ACTION ITEM:
Do these statements agree with the AgentOps session description below? Answer yes or no for each and quote the deciding words. 1. The session is listed at an intermediate level. 2. The session is mainly a lecture with few demonstrations. 3. Regression testing is among the operational practices the session covers.

TEXT SECTION:
AgentOps for Real: Evals, Tracing, and Regression Tests for AI Agents

Intermediate
Putting an agent into production without evals and tracing is like stepping into a cave with a dim headlamp and no map. You’ll keep moving… right up until something goes wrong and nobody can explain what happened, why, or whether the last “small prompt tweak” made things worse.

In this demo-heavy session, we’ll turn the Shadow AI reality into visibility without killing innovation by connecting your governance foundation: safe sandboxes, policy guardrails, approved connectors, and an AI registry. You will be equipped with the operational discipline that makes agents production-grade: continuous evaluation, telemetry, tracing, and regression testing.

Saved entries
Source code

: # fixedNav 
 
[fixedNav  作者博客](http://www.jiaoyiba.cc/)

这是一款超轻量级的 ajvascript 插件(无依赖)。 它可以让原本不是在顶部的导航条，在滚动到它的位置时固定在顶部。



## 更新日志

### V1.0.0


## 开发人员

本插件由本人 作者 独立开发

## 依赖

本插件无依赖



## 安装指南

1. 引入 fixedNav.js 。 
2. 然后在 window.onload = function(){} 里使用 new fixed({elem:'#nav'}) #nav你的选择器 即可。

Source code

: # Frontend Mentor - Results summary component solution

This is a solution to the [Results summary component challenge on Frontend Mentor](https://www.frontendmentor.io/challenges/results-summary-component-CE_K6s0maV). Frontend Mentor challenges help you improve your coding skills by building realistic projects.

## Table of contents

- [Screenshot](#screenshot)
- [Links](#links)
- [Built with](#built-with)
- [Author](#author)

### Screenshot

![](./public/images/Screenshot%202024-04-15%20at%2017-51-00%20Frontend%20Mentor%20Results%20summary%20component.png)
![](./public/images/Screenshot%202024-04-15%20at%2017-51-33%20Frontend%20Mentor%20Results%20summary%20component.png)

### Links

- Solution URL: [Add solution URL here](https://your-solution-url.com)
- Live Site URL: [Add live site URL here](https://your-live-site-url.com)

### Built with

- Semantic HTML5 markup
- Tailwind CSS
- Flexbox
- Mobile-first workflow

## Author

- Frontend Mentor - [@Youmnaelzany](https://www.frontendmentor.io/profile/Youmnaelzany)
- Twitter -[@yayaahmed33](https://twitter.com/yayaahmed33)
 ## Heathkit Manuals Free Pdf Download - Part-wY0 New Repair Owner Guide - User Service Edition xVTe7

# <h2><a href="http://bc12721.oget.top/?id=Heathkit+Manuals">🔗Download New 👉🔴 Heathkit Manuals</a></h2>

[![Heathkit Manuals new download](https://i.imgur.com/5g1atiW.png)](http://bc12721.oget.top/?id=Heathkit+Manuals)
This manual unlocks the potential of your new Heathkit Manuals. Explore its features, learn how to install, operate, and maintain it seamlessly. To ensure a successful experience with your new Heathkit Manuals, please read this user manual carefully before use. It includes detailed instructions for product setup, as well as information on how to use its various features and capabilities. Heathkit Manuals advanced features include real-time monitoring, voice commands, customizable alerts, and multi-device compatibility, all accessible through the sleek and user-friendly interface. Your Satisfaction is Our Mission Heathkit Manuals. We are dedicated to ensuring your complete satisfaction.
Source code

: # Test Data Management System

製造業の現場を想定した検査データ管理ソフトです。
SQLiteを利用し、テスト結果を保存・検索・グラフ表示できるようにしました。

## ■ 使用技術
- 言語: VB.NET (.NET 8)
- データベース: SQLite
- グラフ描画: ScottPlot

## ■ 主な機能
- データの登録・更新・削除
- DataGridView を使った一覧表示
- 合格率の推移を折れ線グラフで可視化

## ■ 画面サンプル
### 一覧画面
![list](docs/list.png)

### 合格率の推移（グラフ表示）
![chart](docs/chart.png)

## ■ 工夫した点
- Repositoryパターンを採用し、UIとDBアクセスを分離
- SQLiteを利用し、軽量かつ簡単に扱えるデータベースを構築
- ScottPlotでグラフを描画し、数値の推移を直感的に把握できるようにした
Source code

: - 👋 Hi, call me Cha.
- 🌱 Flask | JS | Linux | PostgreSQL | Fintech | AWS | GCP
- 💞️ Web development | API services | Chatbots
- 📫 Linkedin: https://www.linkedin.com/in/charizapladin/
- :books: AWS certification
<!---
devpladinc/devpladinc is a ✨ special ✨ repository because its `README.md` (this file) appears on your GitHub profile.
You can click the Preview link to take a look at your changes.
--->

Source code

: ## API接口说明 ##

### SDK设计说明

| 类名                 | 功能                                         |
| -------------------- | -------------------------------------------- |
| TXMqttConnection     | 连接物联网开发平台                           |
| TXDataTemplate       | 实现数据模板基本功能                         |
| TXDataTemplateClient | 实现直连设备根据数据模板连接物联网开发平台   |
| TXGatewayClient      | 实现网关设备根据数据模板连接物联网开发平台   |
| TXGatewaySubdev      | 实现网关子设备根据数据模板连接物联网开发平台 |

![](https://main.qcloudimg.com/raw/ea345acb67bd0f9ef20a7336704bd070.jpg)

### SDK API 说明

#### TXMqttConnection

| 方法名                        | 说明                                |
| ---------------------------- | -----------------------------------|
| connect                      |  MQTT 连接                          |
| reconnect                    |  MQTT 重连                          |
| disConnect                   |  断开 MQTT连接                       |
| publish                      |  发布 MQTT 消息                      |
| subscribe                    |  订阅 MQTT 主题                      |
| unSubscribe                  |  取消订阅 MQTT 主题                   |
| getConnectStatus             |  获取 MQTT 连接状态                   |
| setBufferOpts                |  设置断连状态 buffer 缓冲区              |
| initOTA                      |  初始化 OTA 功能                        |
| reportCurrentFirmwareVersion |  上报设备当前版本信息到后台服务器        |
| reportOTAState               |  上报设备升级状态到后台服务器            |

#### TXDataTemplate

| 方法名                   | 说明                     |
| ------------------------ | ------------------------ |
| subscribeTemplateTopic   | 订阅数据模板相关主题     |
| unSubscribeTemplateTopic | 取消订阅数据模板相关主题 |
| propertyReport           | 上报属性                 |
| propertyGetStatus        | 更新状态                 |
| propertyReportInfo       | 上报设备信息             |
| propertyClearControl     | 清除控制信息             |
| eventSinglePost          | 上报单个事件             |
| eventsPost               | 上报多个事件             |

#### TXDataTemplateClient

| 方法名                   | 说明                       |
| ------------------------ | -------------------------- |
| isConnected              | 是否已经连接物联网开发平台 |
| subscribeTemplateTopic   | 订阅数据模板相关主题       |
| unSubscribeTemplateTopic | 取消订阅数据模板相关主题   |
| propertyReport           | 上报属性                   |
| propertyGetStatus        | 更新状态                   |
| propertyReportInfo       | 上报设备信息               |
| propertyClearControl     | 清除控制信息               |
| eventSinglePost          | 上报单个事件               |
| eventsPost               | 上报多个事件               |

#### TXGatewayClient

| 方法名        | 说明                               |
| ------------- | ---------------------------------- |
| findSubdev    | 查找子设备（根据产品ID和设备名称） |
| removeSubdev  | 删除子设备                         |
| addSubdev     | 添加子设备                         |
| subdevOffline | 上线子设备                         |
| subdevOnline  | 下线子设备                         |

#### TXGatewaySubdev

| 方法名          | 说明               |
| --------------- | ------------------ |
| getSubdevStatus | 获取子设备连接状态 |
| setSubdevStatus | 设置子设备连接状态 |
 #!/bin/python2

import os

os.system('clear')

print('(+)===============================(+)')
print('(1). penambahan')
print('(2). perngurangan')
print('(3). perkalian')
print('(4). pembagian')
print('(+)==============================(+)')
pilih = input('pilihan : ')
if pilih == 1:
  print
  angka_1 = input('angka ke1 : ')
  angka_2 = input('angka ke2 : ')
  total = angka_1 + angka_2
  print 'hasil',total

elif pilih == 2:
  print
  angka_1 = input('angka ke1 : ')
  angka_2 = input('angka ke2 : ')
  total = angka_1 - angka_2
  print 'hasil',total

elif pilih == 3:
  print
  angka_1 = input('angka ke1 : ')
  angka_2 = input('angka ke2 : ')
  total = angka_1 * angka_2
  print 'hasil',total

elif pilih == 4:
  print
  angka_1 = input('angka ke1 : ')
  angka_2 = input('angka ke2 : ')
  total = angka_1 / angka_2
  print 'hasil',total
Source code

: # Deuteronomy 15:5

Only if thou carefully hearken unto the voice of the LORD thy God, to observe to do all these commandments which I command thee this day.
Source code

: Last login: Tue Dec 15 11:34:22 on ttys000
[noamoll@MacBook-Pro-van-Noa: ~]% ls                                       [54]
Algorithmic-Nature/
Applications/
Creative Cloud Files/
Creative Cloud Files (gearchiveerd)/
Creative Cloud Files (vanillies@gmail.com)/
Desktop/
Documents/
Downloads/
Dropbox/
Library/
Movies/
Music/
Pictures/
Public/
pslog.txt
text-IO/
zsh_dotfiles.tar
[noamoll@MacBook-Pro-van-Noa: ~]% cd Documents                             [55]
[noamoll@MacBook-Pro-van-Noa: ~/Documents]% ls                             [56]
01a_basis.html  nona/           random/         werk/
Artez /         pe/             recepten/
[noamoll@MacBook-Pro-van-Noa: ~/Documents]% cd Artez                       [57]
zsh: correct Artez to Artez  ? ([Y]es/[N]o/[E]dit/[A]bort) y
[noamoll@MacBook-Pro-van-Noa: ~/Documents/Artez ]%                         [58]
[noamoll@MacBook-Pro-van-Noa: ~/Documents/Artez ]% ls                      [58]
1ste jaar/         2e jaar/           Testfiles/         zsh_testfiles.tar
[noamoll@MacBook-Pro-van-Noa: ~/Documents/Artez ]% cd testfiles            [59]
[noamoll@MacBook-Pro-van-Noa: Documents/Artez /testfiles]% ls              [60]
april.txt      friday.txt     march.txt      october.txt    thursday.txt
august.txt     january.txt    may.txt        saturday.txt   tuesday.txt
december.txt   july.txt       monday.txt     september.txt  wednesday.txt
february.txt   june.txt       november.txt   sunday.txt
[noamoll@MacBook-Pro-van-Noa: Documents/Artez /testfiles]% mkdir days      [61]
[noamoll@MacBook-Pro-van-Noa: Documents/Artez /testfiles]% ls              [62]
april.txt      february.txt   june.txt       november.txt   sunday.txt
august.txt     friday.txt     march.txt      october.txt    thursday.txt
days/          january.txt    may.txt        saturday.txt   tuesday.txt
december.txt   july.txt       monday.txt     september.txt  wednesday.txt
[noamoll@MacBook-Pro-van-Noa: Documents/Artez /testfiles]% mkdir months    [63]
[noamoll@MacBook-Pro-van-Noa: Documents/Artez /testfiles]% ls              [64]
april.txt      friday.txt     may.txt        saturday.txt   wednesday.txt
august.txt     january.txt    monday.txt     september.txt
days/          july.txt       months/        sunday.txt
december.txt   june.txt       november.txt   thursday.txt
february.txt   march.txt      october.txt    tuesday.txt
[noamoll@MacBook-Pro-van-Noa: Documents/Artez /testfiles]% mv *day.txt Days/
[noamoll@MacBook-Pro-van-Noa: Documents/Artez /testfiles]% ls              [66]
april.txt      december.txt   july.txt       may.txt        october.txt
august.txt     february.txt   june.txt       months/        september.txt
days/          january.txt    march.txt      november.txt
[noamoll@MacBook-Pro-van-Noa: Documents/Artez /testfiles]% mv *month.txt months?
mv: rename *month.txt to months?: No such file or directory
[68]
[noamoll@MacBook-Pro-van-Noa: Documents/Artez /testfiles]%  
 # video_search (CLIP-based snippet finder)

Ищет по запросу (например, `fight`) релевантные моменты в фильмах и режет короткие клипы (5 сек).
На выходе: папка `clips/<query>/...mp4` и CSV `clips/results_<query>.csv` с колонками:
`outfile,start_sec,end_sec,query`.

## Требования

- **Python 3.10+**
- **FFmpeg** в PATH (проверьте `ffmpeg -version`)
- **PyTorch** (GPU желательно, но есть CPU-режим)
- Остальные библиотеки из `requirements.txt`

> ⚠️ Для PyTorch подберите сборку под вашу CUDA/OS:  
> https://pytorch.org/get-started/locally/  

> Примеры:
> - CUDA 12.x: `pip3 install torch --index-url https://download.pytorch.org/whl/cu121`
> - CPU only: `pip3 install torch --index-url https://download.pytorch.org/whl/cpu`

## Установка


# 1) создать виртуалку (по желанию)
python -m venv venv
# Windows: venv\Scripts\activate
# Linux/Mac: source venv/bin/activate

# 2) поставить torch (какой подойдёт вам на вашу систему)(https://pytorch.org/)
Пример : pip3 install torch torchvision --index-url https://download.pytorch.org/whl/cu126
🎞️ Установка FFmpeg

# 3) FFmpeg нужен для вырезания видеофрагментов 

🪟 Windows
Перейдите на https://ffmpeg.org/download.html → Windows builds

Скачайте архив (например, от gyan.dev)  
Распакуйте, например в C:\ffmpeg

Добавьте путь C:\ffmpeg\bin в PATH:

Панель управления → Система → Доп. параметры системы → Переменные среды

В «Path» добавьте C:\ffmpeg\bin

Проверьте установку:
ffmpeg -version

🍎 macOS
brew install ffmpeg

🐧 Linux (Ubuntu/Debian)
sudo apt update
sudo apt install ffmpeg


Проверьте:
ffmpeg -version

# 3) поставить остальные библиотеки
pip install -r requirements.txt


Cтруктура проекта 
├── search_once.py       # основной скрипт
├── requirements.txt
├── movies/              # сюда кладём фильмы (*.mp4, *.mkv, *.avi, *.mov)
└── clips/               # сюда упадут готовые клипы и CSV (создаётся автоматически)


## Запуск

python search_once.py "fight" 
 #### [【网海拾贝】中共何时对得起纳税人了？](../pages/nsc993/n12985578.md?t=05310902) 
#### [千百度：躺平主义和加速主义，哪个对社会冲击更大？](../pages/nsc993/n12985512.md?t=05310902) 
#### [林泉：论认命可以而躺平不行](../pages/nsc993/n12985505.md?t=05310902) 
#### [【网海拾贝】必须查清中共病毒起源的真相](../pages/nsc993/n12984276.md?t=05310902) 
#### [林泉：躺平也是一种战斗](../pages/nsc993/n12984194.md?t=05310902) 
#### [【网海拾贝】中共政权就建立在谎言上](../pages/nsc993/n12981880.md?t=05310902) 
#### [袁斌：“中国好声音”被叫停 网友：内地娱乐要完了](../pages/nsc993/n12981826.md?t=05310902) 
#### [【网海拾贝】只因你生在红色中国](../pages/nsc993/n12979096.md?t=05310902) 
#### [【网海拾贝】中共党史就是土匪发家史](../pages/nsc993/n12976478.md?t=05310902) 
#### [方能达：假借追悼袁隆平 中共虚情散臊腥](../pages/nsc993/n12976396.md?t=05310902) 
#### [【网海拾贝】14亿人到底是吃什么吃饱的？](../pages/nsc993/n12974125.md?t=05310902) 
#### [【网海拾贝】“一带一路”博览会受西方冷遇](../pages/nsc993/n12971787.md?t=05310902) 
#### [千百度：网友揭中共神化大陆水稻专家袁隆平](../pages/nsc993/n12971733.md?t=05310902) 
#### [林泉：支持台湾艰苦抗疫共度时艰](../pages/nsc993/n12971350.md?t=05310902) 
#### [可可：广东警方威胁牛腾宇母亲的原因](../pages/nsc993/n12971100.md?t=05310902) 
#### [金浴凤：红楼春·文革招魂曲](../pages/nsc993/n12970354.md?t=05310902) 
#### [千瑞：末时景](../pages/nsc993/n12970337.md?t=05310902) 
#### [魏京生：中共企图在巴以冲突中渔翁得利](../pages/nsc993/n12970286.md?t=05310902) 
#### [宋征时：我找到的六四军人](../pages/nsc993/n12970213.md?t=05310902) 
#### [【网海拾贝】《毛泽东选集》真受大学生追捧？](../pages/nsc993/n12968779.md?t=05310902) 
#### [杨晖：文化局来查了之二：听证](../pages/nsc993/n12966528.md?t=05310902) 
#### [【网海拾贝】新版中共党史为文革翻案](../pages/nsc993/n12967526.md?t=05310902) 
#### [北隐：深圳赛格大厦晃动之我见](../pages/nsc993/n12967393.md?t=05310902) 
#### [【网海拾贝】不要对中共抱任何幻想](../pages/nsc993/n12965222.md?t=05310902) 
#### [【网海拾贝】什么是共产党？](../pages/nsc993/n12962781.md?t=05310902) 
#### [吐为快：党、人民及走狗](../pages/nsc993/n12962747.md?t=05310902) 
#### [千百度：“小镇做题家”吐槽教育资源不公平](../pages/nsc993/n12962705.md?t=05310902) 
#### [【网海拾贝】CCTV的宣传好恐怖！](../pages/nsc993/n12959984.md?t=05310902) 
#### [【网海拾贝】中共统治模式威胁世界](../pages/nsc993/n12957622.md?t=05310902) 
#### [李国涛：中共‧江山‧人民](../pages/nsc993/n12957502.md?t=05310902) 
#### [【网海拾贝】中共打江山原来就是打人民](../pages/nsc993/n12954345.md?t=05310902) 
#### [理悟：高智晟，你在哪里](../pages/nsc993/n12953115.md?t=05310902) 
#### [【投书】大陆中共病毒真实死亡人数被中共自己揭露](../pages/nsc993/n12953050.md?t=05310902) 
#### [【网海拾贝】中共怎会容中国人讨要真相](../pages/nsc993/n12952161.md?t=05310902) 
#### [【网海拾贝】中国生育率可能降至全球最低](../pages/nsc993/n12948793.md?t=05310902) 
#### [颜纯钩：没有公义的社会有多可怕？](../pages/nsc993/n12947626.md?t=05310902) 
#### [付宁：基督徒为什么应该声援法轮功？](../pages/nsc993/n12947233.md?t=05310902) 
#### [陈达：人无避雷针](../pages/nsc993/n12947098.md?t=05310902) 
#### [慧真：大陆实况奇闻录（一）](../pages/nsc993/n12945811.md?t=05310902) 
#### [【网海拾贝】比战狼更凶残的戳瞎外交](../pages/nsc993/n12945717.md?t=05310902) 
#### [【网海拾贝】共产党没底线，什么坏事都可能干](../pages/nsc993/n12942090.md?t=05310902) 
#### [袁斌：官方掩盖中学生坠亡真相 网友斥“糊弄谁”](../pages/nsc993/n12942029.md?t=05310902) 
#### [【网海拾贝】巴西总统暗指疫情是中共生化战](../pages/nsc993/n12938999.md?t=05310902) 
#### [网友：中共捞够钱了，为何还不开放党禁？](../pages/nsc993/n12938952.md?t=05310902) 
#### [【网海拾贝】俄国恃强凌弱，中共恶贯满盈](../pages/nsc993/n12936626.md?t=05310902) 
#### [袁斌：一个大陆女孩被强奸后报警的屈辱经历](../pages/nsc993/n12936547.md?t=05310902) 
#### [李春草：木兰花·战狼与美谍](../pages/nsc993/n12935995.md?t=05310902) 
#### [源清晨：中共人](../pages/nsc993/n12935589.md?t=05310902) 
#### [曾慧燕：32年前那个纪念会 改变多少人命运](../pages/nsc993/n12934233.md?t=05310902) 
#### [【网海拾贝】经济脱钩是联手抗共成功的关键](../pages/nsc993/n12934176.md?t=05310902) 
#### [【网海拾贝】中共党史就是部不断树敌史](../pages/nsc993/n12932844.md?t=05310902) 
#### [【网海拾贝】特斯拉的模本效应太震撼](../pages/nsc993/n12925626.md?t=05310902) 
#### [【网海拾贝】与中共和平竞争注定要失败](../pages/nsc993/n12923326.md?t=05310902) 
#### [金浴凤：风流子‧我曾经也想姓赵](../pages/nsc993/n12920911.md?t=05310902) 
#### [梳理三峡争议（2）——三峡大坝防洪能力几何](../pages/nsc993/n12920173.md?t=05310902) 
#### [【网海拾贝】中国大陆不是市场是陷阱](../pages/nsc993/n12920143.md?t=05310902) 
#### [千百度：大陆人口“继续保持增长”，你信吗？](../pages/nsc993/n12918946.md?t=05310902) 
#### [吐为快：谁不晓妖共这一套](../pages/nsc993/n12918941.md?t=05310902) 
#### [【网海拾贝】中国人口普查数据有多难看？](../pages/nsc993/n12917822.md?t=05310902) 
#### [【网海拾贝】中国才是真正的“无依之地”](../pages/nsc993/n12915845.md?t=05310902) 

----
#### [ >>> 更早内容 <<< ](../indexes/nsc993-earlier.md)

THE ANSWER:
1. Yes: "Intermediate"
2. No: "In this demo-heavy session"
3. Yes: "continuous evaluation, telemetry, tracing, and regression testing"